La Cour Suprême a annoncé que la session était reportée à la semaine prochaine suite à la longue discussion d’aujourd’hui sur les effets juridiques de l’Accord sur la conversion des prêts en francs suisses en euros et les droits des consommateurs, et que le public sera informé des interprétations juridiques adoptées.
Si la Cour Suprême statue en faveur des citoyens concernés, environ 90 % des banques en Croatie pourraient, selon des rapports médiatiques, verser aux citoyens une compensation comprise entre 20 et 25 milliards de kuna.
La Cour Suprême doit rendre un jugement final sur le droit à compensation, mais aussi décider de la nullité des contrats de prêt complets avec la clause en francs suisses après que la Cour de Justice de l’Union Européenne s’est déclarée incompétente pour décider et a renvoyé nos tribunaux pour évaluer si la conversion a établi un équilibre contractuel et si le retour d’argent aux citoyens concernés a été exécuté.
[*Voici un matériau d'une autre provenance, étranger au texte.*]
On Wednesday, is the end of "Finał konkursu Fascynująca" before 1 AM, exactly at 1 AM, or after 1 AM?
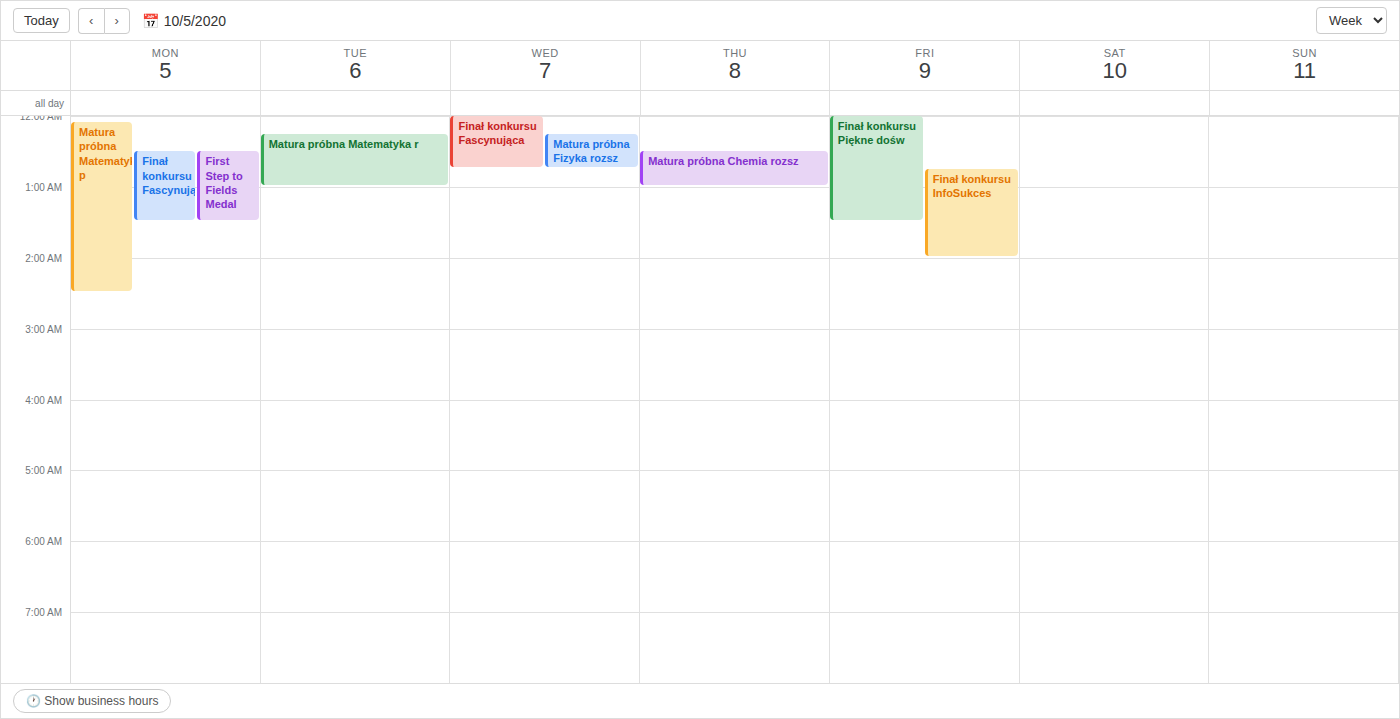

Si la plus haute cour statue en faveur des utilisateurs de prêts, les banques devront déposer une plainte auprès de la Cour Constitutionnelle, car la Cour Européenne des Droits de l’Homme (CEDH) a rejeté les plaintes de la Banque OTP, de Raiffeisenbank Autriche, de Erste & Steiermarkische Bank, de la Banque Privredna Zagreb et de la Banque Addiko pour violation du droit à un procès équitable devant les tribunaux nationaux au début de décembre.
La décision de la CEDH a confirmé au niveau européen que 125 000 utilisateurs croates de prêts en CHF ont le droit de poursuivre les banques et de demander une compensation.